Overview
CoinJoin is a privacy technique first described by Bitcoin developer Gregory Maxwell in 2013. It works by combining multiple users' transactions into a single transaction with many inputs and many equal-valued outputs, breaking the link between sender and recipient. Unlike centralized mixing services, CoinJoin is trustless: participants never give up custody of their funds.
How CoinJoin Works
Without CoinJoin (links are obvious):
Alice: 0.5 BTC ──→ 0.5 BTC to Bob
With CoinJoin (links are ambiguous):
Inputs: Outputs:
├── Alice: 0.1 BTC ├── 0.1 BTC → ? (Alice, Bob, or Carol?)
├── Bob: 0.1 BTC ├── 0.1 BTC → ? (Alice, Bob, or Carol?)

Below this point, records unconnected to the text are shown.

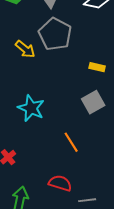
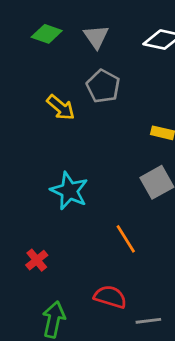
gray pentagon: (55, 34) -> (103, 86), size x0.7

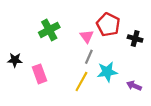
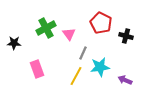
pink triangle: (87, 36) -> (69, 34), moved
black star: (15, 60) -> (14, 43), moved

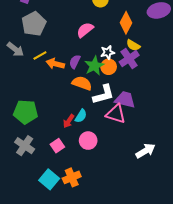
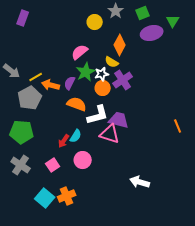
gray pentagon: (34, 24) -> (30, 98), moved
yellow semicircle: (133, 45) -> (112, 62), moved
green star: (94, 66) -> (86, 72), moved
white arrow: (145, 151) -> (140, 182), moved, turned -132

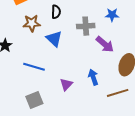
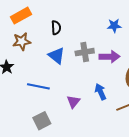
brown star: (32, 23) -> (22, 41), moved
gray cross: (86, 26) -> (85, 52), moved
purple arrow: (105, 44) -> (109, 57), turned -36

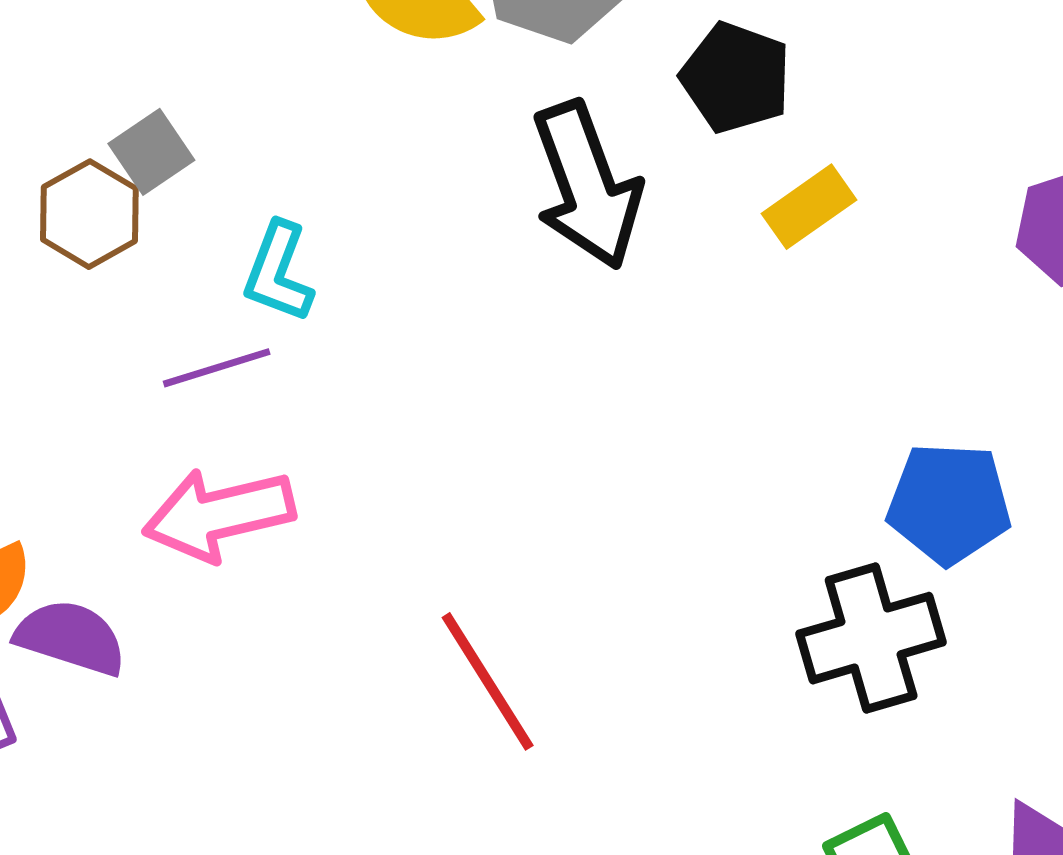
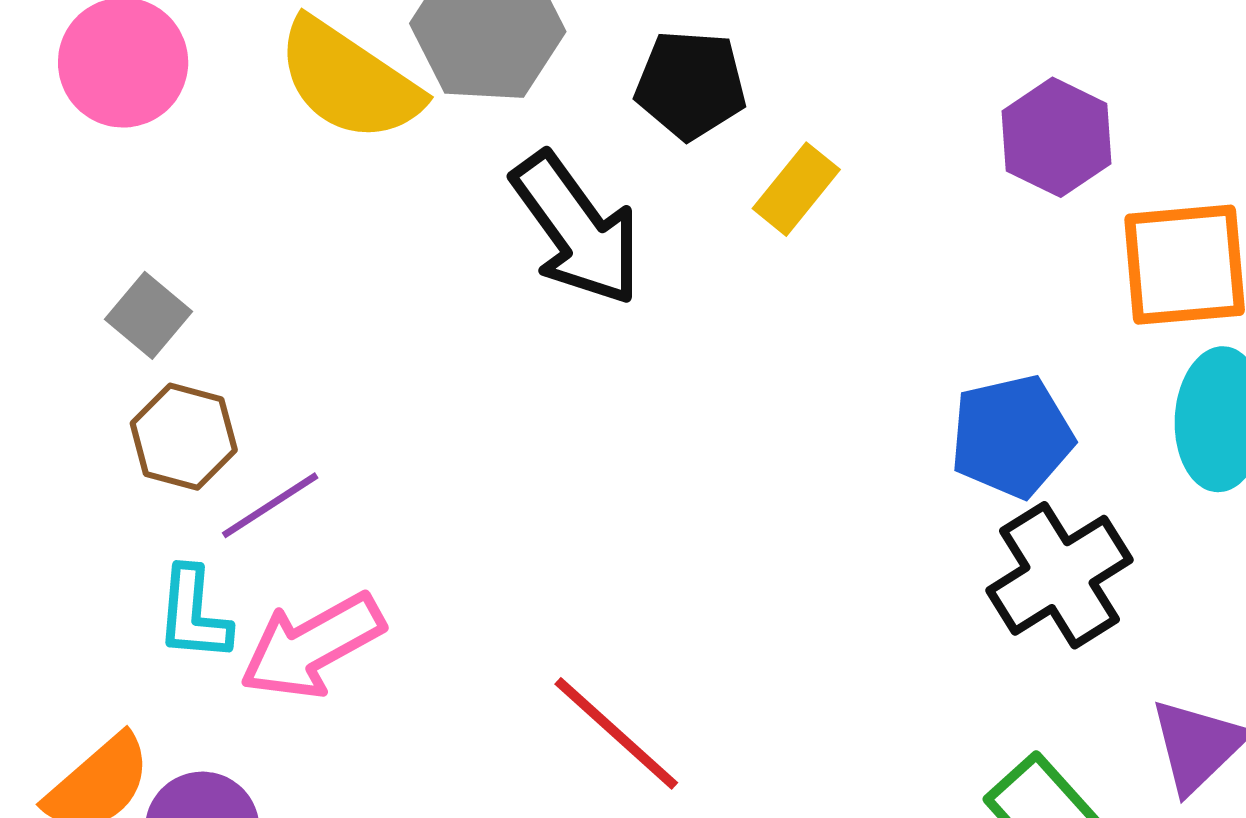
brown hexagon: (89, 214) -> (184, 437), moved
cyan L-shape: (278, 272) -> (193, 614), moved
black cross: (871, 638) -> (1060, 575), moved

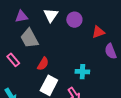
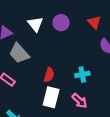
red triangle: (98, 32) -> (94, 22), moved, turned -40
red semicircle: (43, 64) -> (49, 75), moved

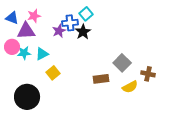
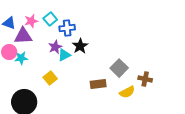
cyan square: (86, 14) -> (50, 19), moved
purple star: (59, 31) -> (55, 47), moved
black star: (83, 32) -> (80, 46), moved
cyan triangle: (42, 54) -> (64, 55), moved

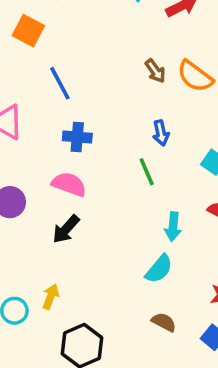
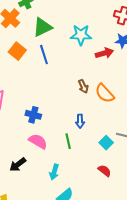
blue line: (60, 83) -> (44, 55), moved
pink semicircle: (69, 184) -> (38, 141), moved
cyan arrow: (173, 227) -> (54, 172), moved

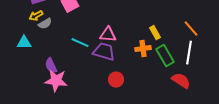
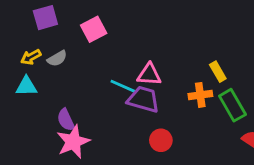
yellow arrow: (36, 16) -> (31, 57), moved
cyan line: (80, 43) -> (123, 86), moved
pink star: (56, 81) -> (73, 142), turned -30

└── Carol: 0.1 BTC └── 0.1 BTC → ? (Alice, Bob, or Carol?)
An observer sees 3 inputs and 3 equal outputs but cannot
determine which input funded which output.
Key Properties
- Trustless: No coordinator ever holds users' private keys or funds
- Equal denomination: Outputs are the same amount to maximize the anonymity set
- Collaborative: Multiple users must participate simultaneously
- On-chain: CoinJoin transactions are normal Bitcoin transactions that are indistinguishable from multi-party payments
Implementations
- Wasabi Wallet: Automated CoinJoin with a centralized coordinator (for coordination, not custody)
- JoinMarket: Decentralized marketplace where makers offer liquidity for CoinJoin and takers pay a small fee
- PayJoin/P2EP: A two-party CoinJoin that looks like a normal transaction, enhancing privacy without the distinct fingerprint of traditional CoinJoins
Limitations and Misconceptions
CoinJoin does not make transactions invisible on the blockchain. A sophisticated observer can still identify CoinJoin transactions by their characteristic pattern of equal-valued outputs. However, while they can identify that a CoinJoin occurred, they cannot determine the mapping between inputs and outputs. The privacy benefit comes from this ambiguity, which grows with the number of participants (the "anonymity set").
Post-mix behavior is also critical. If a user combines CoinJoined outputs with non-CoinJoined outputs in a subsequent transaction, they can undo some of the privacy gained.